(Dataset items)
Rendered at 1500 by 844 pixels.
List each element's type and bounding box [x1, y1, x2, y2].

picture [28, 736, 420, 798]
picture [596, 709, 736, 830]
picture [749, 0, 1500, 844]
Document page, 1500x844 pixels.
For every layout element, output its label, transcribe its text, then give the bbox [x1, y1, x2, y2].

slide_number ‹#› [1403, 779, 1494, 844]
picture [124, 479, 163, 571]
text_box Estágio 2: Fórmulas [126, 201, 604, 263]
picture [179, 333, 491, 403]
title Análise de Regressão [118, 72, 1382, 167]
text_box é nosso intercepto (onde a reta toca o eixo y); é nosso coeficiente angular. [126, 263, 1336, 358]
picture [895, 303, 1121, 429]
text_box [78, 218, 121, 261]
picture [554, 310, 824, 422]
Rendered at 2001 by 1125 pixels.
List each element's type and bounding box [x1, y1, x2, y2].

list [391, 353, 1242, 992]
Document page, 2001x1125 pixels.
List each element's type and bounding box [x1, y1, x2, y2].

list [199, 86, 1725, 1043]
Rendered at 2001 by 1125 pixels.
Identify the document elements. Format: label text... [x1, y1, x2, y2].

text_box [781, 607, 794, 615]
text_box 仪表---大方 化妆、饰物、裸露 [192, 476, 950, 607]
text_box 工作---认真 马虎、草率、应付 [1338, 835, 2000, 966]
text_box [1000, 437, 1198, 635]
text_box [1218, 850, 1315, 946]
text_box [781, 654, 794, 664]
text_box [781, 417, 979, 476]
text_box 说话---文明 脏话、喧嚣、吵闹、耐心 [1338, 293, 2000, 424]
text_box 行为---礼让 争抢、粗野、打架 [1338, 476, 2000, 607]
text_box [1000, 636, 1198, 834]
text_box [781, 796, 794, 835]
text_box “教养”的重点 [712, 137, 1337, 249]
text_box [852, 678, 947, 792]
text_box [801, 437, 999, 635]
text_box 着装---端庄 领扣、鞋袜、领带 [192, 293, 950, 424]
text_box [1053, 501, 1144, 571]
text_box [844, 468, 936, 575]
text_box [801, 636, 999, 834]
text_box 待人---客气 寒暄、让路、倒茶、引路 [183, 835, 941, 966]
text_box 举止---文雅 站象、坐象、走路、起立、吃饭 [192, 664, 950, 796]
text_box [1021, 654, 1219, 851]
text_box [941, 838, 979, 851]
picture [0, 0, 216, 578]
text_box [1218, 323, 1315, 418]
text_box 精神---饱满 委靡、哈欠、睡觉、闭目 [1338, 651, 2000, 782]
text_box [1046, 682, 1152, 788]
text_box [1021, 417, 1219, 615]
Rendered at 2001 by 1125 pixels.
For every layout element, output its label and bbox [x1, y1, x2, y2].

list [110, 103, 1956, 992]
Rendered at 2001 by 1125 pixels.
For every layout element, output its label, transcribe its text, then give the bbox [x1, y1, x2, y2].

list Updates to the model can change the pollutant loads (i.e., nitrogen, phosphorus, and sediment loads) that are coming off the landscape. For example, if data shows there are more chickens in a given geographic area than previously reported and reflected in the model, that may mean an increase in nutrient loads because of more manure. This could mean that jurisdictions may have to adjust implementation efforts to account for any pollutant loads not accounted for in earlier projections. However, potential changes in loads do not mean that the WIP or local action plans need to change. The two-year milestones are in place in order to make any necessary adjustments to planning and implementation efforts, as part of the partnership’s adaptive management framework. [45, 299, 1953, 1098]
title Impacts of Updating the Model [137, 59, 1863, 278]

## Directions
Tally up the lines holding the string "page" in the data above, and respond with nothing but the number.

## Solution below
2